I felt obligated to try the porterhouse, even though inflation has raised its price to $32.95 — seven dollars more than in 1995. It was medium rare as I ordered it, and was every bit as good as I remembered it. The truth is, I find steak rather boring after a half dozen bites, but this was steak fit for a king, even if I could only finish half of it. Art had the lamb chops, three bloody rare rib chops that he pronounced superb.
Kribben is one of several waiters who have been here since day one, including Silva Lin, Cliff Horsfall and Wayne Anderson — who waited on me at lunch recently. “It’s one of things I’m most proud of, the tenure of the staff,” said Managing Partner Bill Butler, whose predecessor, Steve Fedorchak, is now Atlantic regional vice president for the parent company, Atlanta-based RARE Hospitality. There are now 15 Capital Grilles, including one at Tysons Corner, Va., with two more to open soon in Phoenix and Denver, but this one is the second busiest, doing over $8 million in volume last year.
Last week, Tom Graves, executive director of the Mid-West Electric Consumers Association, based in Denver, invited me to join him and several colleagues at dinner. Gary Williamson of Minot, N.D., and Lars Nygren of Bismarck, who know their steaks, both ordered the porterhouse and raved about it.

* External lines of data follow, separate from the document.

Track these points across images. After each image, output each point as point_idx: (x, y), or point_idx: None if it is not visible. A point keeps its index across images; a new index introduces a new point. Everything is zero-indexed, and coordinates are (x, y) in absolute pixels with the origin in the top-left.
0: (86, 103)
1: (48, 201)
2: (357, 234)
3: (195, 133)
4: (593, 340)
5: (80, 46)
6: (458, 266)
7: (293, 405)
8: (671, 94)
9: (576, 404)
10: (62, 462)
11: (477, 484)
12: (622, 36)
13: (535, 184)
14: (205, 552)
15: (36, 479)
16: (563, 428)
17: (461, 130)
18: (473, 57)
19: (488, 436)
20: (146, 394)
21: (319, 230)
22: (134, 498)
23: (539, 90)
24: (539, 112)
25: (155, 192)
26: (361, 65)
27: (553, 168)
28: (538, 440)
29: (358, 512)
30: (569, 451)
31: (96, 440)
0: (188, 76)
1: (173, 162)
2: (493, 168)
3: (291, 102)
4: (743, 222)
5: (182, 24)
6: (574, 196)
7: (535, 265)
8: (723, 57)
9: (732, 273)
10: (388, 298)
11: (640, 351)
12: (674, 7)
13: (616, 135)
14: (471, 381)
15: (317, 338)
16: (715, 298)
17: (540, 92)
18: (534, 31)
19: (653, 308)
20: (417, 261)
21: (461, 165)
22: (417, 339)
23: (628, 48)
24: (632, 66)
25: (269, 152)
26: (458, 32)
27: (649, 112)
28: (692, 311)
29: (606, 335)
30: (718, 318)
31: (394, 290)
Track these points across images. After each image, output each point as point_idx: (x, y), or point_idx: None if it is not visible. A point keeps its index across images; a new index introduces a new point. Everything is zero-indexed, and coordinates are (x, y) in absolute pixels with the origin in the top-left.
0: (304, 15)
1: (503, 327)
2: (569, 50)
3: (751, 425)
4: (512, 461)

Executive Chef Bryan Thomas prepares most of his steaks simply, cooking them at 1,200 to 1,300 degrees Fahrenheit in a drawer broiler with the heating element on top, and using Lawry’s seasoning salt. His favorite is the Delmonico, a 22-ounce bone-in cut, that he says is the most flavorful on the menu, but he describes the Kansas City steak as “awesome.”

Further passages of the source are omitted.